### Exercise description
In the entries that follow, find the line containing "Hierarchical clustering of" and the line containing "FIGURE 1 Comparative", then retype exactly the lines from the first through the second, pictures excluded.

### Data to process
◇ ◇ ◇ ◇

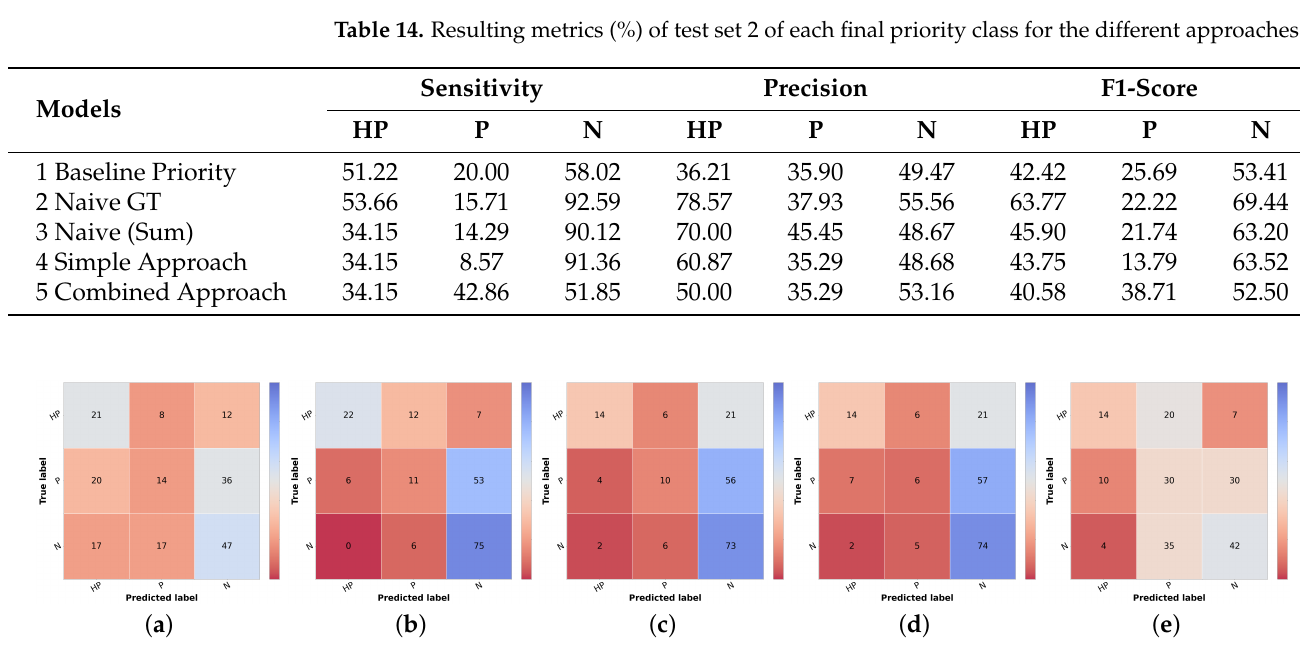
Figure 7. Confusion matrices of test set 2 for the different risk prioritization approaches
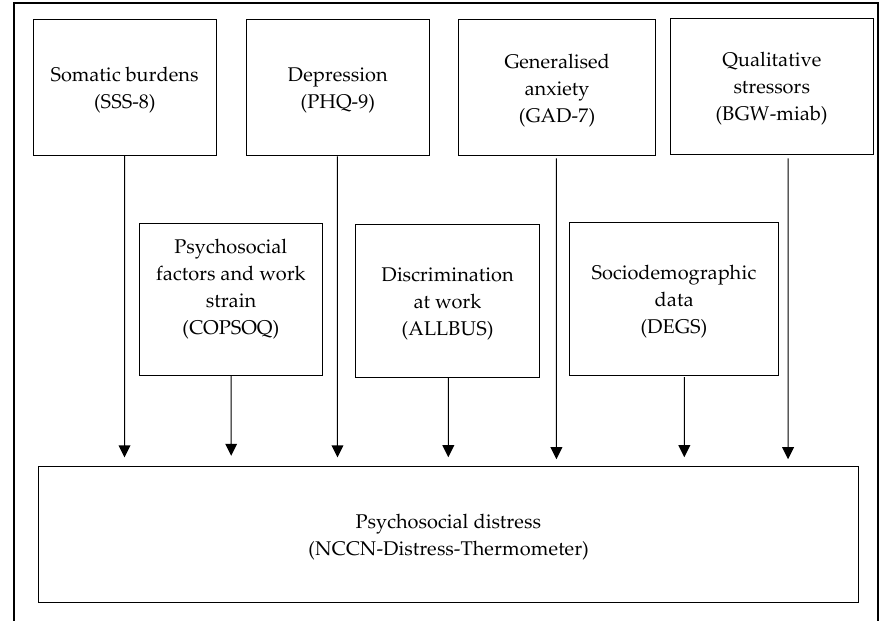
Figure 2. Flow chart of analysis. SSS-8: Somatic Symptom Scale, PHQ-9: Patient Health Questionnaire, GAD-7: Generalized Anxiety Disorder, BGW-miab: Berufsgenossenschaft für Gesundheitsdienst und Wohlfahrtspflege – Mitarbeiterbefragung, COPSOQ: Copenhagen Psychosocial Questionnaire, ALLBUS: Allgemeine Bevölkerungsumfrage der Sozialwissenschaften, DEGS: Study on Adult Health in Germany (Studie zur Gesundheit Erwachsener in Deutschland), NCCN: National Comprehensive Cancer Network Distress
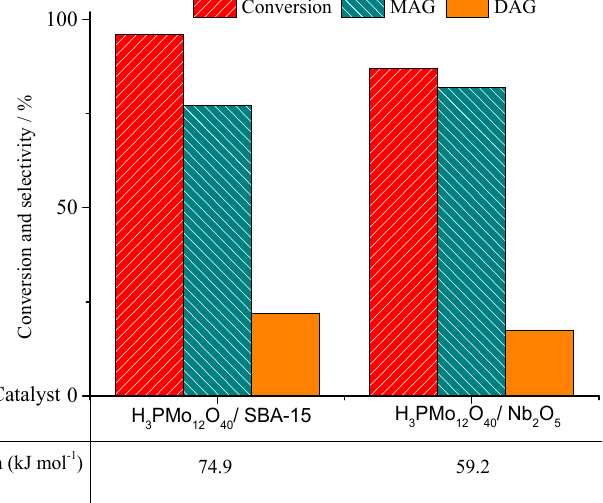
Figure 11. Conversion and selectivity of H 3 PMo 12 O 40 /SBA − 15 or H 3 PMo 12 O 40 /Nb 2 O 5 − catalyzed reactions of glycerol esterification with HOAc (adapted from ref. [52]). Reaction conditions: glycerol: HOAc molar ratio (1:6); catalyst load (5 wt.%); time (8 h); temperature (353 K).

◇ ◇ ◇ ◇

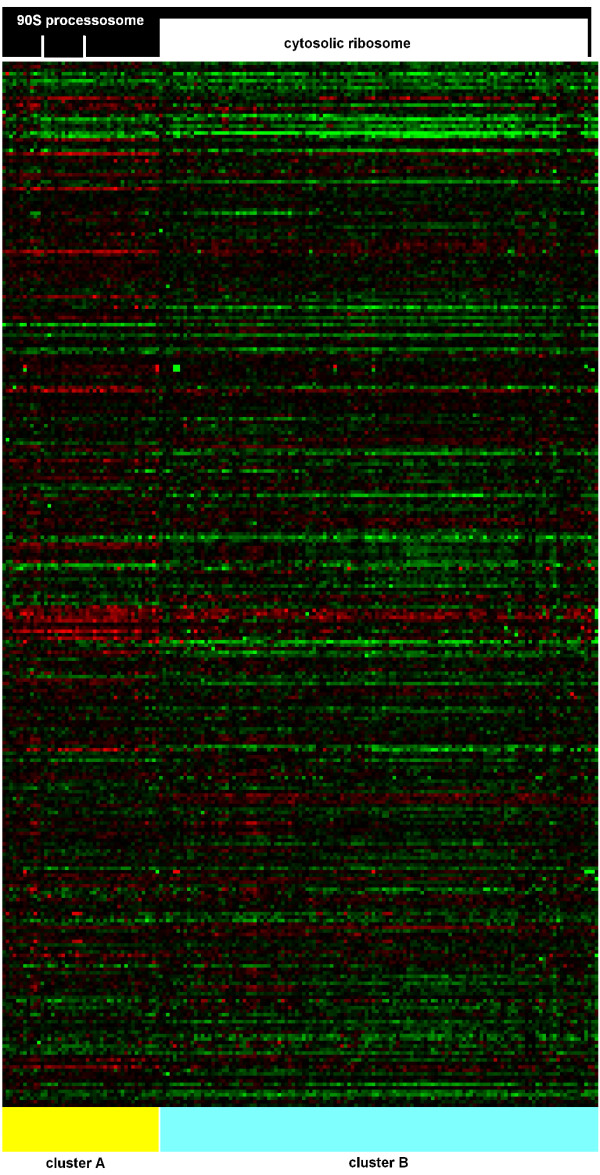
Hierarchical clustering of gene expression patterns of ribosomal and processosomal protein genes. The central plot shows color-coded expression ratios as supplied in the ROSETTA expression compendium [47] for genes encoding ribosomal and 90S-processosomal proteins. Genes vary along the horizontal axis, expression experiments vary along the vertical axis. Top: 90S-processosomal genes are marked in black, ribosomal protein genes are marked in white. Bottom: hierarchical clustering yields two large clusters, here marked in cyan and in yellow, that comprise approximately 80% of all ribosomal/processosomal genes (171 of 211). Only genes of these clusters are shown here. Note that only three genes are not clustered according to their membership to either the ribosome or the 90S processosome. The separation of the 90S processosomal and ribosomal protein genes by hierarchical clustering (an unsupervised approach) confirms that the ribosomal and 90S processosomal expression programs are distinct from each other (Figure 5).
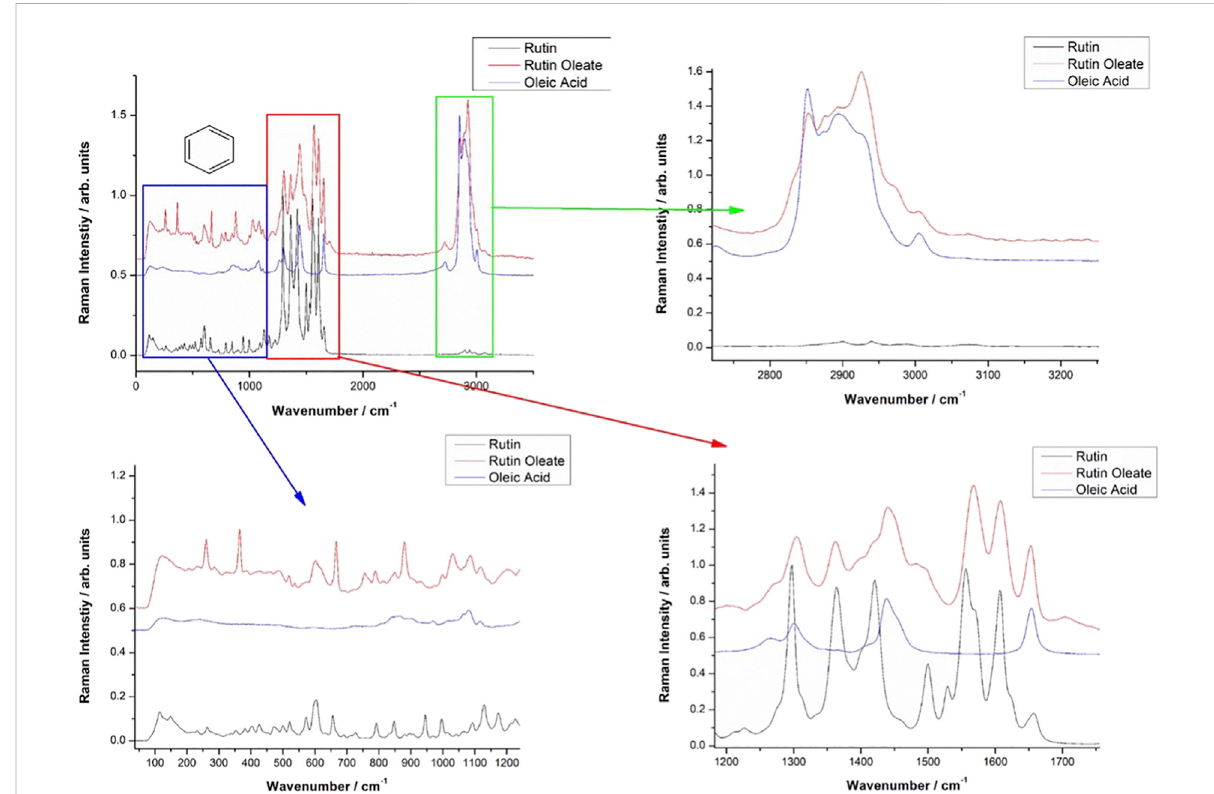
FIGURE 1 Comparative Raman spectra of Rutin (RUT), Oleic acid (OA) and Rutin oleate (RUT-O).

◇ ◇ ◇ ◇

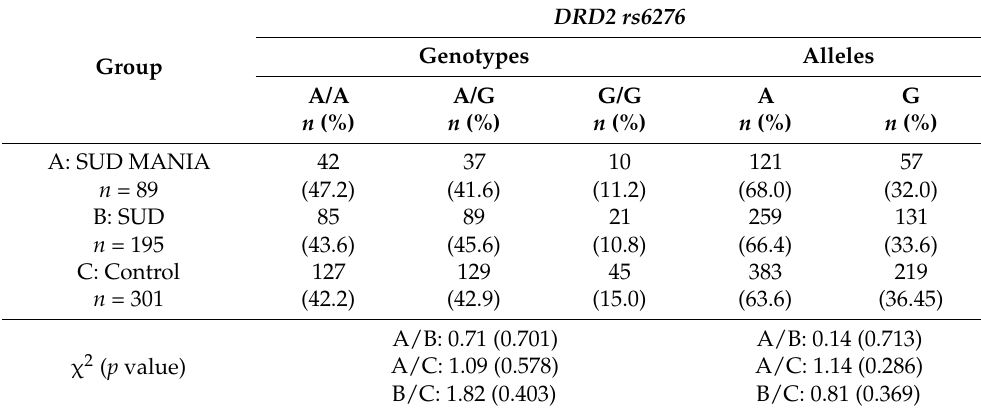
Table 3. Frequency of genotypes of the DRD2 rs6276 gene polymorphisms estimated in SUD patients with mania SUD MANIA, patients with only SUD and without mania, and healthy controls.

◇ ◇ ◇ ◇

### Solution below
Hierarchical clustering of gene expression patterns of ribosomal and processosomal protein genes. The central plot shows color-coded expression ratios as supplied in the ROSETTA expression compendium [47] for genes encoding ribosomal and 90S-processosomal proteins. Genes vary along the horizontal axis, expression experiments vary along the vertical axis. Top: 90S-processosomal genes are marked in black, ribosomal protein genes are marked in white. Bottom: hierarchical clustering yields two large clusters, here marked in cyan and in yellow, that comprise approximately 80% of all ribosomal/processosomal genes (171 of 211). Only genes of these clusters are shown here. Note that only three genes are not clustered according to their membership to either the ribosome or the 90S processosome. The separation of the 90S processosomal and ribosomal protein genes by hierarchical clustering (an unsupervised approach) confirms that the ribosomal and 90S processosomal expression programs are distinct from each other (Figure 5).
FIGURE 1 Comparative Raman spectra of Rutin (RUT), Oleic acid (OA) and Rutin oleate (RUT-O).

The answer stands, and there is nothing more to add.